An undercover informant working for the FBI soon drew the bureau's
attention to Martinez's Facebook comments. He struck up conversations
with Martinez through the social networking site. By Oct. 22, the
government snitch was reporting to his handlers that Martinez had
thought about attacking Army recruiting centers.


"He indicated that if the military continued to kill their Muslim
brothers and sisters, they would need to expand their operation by
killing U.S. Army personnel where they live," according to the FBI's
criminal complaint affidavit. "He stated that jihad is not only in
Afghanistan or Pakistan, but also in the United States."


The FBI document notes that Martinez introduced the informant to at
least three different people he thought could be recruited into their
plot, and all three turned him down.
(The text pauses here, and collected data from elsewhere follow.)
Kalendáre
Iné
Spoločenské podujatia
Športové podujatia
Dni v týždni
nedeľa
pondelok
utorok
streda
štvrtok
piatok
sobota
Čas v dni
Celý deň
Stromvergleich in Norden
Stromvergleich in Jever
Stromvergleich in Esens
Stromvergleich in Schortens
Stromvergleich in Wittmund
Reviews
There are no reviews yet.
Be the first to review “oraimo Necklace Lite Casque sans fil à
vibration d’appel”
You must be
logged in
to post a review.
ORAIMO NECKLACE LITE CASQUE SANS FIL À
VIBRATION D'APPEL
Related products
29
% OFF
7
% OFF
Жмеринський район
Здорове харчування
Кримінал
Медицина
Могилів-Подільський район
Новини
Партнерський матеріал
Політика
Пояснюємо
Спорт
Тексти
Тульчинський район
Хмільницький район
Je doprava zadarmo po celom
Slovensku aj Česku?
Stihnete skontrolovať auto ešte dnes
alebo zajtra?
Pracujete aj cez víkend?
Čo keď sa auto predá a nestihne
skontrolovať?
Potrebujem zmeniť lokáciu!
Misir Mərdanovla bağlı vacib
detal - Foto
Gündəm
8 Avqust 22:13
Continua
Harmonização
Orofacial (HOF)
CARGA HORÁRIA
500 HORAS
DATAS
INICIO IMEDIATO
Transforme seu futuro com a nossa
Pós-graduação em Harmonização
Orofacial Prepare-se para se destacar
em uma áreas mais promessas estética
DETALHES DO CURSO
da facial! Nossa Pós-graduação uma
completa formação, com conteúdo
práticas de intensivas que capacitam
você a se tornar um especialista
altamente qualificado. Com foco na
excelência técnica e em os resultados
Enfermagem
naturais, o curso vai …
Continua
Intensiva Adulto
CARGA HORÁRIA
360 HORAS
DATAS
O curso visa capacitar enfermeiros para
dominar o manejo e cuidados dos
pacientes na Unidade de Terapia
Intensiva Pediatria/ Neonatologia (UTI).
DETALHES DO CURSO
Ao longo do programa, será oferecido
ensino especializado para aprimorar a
So the FBI sent in one of its own.


On Nov. 26, as Martinez and the government's two undercover
operatives made plans for the attack on the recruiting center, the FBI
in Portland arrested Mohamud in the alleged tree-lighting bomb plot.


News of the Portland arrest reached Martinez the following day in
Baltimore. He met with the undercover FBI informant and told him he
needed to know more about their Afghani friend. But it wasn't long, the
government alleges, before Martinez told the informant he was ready to
go ahead with the bombing.


The bureau apparently wanted to set the hook deeper.


The informant told Martinez that their Afghani friend was unwilling
to meet with them because he was afraid they were setting up him. When
the informant asked what Martinez was going to say to their friend,
Martinez replied that he would say they knew what happened to their
brother in Oregon, and that they "don't work for those people."


When the three men met, according to the affidavit, the Afghani
contact agreed to take part in the bombing and offered Martinez the
chance to back out. But the young man was resolute.


"The path I have chosen," he said, his voice recorded by the FBI,
"is jihad."

Bryan Denson

Bryan Denson writes for the Oregonian in Portland, Oregon.